Trecho para leitura:
Já falei muito sobre princípios éticos por aqui, como o “Conheça seu Cliente” (KYC), Chinese Wall e outros termos importantes.
Também já abordei algumas práticas anti-éticas que são completamente ilegais, embora relativamente comuns, como o Insider Trading.
Seguindo a mesma lógica, voltarei a falar de um tema relacionado às normas e padrões éticos do sistema financeiro: o Front Running. Já ouviu falar dele?
Esta é uma prática ilícita que, a exemplo do Insider Trading, também se vale de um tipo de Insider Information (informação interna).
Mas sem pressa. Para não correr o risco de se perder entre comparações, antes de entrar no assunto de hoje, que tal uma breve revisão sobre o que é Insider Information?
O que é Insider Information?
O Insider Information nada mais é do que uma informação interna sobre a qual as pessoas que não trabalham em uma empresa — o público geral, por exemplo — não possuem conhecimento.
Por exemplo, você ficou sabendo que uma empresa X vai adquirir outra empresa Y somente porque é um colaborador da empresa X.
Uma vez que esta transação deve ser muito vantajosa, você sabe que as ações da empresa Y entrarão em um período de alta. Ou seja, as ações desta empresa serão valorizadas.
Esse conhecimento é chamado de Insider Information. A utilização desta informação para obtenção de lucro, por sua vez, é chamada de Insider Trading.
Porém, vale lembrar que essa prática só é considerada como Insider Trading em casos de empresas que são negociadas na bolsa de valores ou que estão em vias de serem negociadas.
Até porque saber uma informação de uma empresa que não é negociada no mercado de capitais não teria muita serventia, não é mesmo?
Revisado o significado de Insider Information e Insider Trading, vamos abordar então o Front Running.
O que é Front Running e como funciona?

Complete o seguinte:
1) Responda com base no texto sobre Front Running:
(a) Quais princípios éticos o texto diz já terem sido tratados antes?
(b) Como se chama o uso de Insider Information para obter lucro?
(c) Em que casos essa prática só é considerada Insider Trading?
2) Escreva a continuação do texto sobre Front Running, respondendo à pergunta "O que é Front Running e como funciona?".
O material a seguir vem de outra fonte.

Dados coletados:
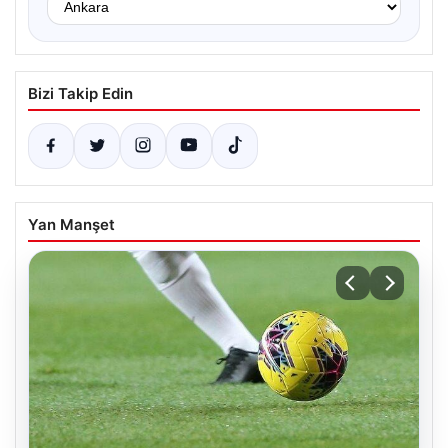
Bizi Takip Edin
Yan Manşet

Respostas:
1)
(a) O "Conheça seu Cliente" (KYC) e o Chinese Wall.
(b) Insider Trading.
(c) Quando envolve empresas negociadas na bolsa de valores ou em vias de serem negociadas.

2)
Front Running é o uso de uma informação interna e sigilosa (Insider Information) pelo corretor de valores. Aqui, ele toma a dianteira e realiza operações antes de executar a ordem dos seus clientes, tudo para obter lucro.
O exemplo mais comum disso ocorre no mercado financeiro, quando um corretor recebe uma ordem muito grande de compra ou venda de muitas ações de determinada empresa.
Sabendo que uma ordem assim vai causar oscilação no mercado, o corretor coloca a sua ordem (muito menor) antes da do cliente. Desta forma, ele consegue se aproveitar deste movimento.
A esta prática de pular na frente, com a finalidade de obtenção de lucro utilizando-se de informação privilegiada, damos o nome de Front Running.
É importante lembrar, mais uma vez, que possuir informações não é crime, mas tirar proveito por meio da prática de Insider Trading e Front Running sim.
Qual a diferença entre Insider Trading e Front Running?
Quando falamos de Front Running, tratamos exclusivamente da prática de um corretor ou intermediário financeiro “correr na frente” de seu cliente e executar uma ordem menor para se aproveitar do movimento de uma ordem de volume mais expressiva.
Já a prática de Insider Trading consiste no uso de informações internas e privilegiadas de uma empresa. Assim, não é uma prática exclusiva de um corretor de valores mobiliários (AAI) ou intermediário financeiro.
Qualquer pessoa que trabalhe em uma empresa negociada em bolsa e utilize informações internas para obtenção de lucro próprio (em seu nome ou de terceiros) está cometendo o crime de Insider Trading.
O High-Frequency Trading se caracteriza como Front Running?
Embora levante controversas por parte de alguns profissionais e especialistas, o High-Frequency Trading (HFT) — em tradução direta “negociação em alta frequência — é uma forma de operação considerada legal e que, inclusive, representa, normalmente, mais da metade do volume de negociações das bolsas de valores. Só com isso, já é possível saber que não é caracterizada oficialmente como Front Running.
Observe que esse “oficialmente” não é despropositado, dado que há quem defenda o contrário. A polêmica é tanta, que o HTF foi classificado como “Front Running legalizado” pelo renomado escritor e jornalista financeiro dos Estados Unidos, Michael Lewis, autor de “Flash Boys: A Wall Street Revolt“, bestseller não-fictício que explora o uso do high-frequency trading por empresas financeiras.
Sei que neste ponto você deve estar se perguntando como algo legalizado e tão amplamente utilizado no mercado pode ser comparado com um ato ilícito financeiro.
Para entender a raiz desse debate, precisamos voltar a maio de 2010, para falar de um evento emblemático que ficou conhecido como “Flash Crash“. Antes disso, contudo, me deixa explicar o que é o HFT para quem ainda não conhece.
O que é HFT?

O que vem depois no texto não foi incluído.